И, развернувшись на пятках, он повел нас прочь из склепообразной гостиной. Однако, не ступив и двух шагов, остановился, вздрогнув, и протянул свою ссохшуюся руку к полковнику Крокетту.

— Позвольте забрать у вас светильник, мистер Крокетт, — попросил он. — Разумеется, ваша рука гораздо надежнее моей, и все же я чувствую себя спокойнее, когда канделябр находится у меня. Мое жилище, как вы могли заметить, переполненно старыми и чрезвычайно горючими предметами.

— Достаточно искры, чтобы вспыхнуло пламя и весь дом обратился в огненную преисподнюю. Хотя и сейчас, — с горестной усмешкой добавил он, — этот дом является адом для нас, обреченных жить в нем.

Называя свою еду «жалкой», Ашер, как выяснилось, отнюдь не следовал привычному ритуалу самоуничижения, который этикет предписывает соблюдать гостеприимцу, а строго придерживался буквальной истины.
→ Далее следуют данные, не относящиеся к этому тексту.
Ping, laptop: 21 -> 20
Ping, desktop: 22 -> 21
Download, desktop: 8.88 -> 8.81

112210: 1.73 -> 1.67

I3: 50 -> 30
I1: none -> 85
По сумрачным коридорам и похожим на пещеры анфиладам своего обширного жилища наш бледный, изнеможенный хозяин провел нас при свете канделябра вплоть до мрачной кухни с низким потолком, где в дымном очаге на раскаленных углях кипел большой металлический котел, испускавший густые и на редкость неблагоуханные пары. Мы с Крокеттом присели за старинный, похожий на козлы стол, который занимал центр комнаты. Ашер достал оловянные миски и потемневшие от времени приборы, выложил их перед нами, добавив тяжелые стеклянные кружки и темный, запыленный графин вина.

— Что же еще? — вслух прикинул он, привычно потирая руки. — Ах да! — Он пробежал по комнате к стоявшему в уголке шкафу. — Кыш! Кыш! — закричал он, и этот возглас сопровождался шуршанием и поскребыванием разбегавшихся во все стороны грызунов. Через несколько мгновений он вернулся с деревянной тарелкой, на которой лежали остатки темной, зачерствевшей буханки с отметинами десятков мелких зубов.
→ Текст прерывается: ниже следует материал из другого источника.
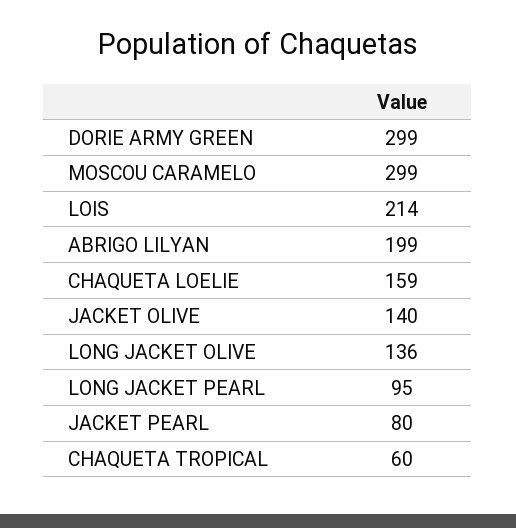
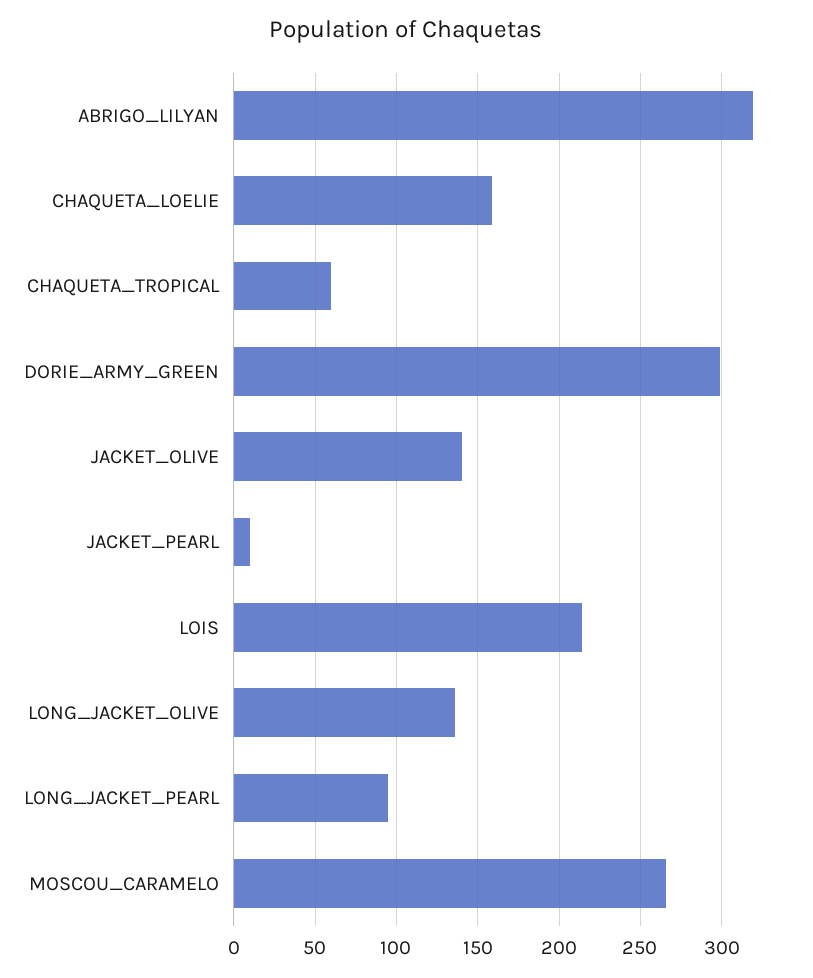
MOSCOU CARAMELO: 299 -> 265
ABRIGO LILYAN: 199 -> 320
JACKET PEARL: 80 -> 10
— Вот, — произнес Ашер, выкладывая хлеб на стол. — Для piece de resistance.

Наш хозяин переместился к очагу, а Крокетт, бросив на меня вопрошающий взгляд через стол, прошептал:

— Для чего?

— Главного блюда, — перевел я на язык, доступный разумению пограничного жителя. Протянув руку к графину, я осторожно наполнил стаканы до краев и поставил графин на стол.
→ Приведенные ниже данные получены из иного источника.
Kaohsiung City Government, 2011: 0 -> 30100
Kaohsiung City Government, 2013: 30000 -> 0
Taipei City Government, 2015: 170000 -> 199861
Через мгновение наш хозяин принес объемистый керамический сосуд, из которого торчала потемневшая серебряная ложка. Ухватившись одной рукой за рукоять этой ложки, он принялся зачерпывать и лить в наши миски какую-то густую, пенящуюся и дурно пахнущую смесь, которую на юге обычно именуют гумбо.[27] Внешний вид, консистенция и аромат этого варева до такой степени отбивали аппетит, что даже звучное бурчание, поднимавшееся из глубин моего желудка, не могло заставить меня вкусить это блюдо. Единственно требования этикета и взаимной вежливости принуждали поднести ложку ко рту. В полном соответствии с моими ожиданиями вкус не расходился с другими качествами этой похлебки — иными словами, был отвратительным.

27

Гумбо — блюдо южной кухни, густой овощной суп, главный компонент — окра.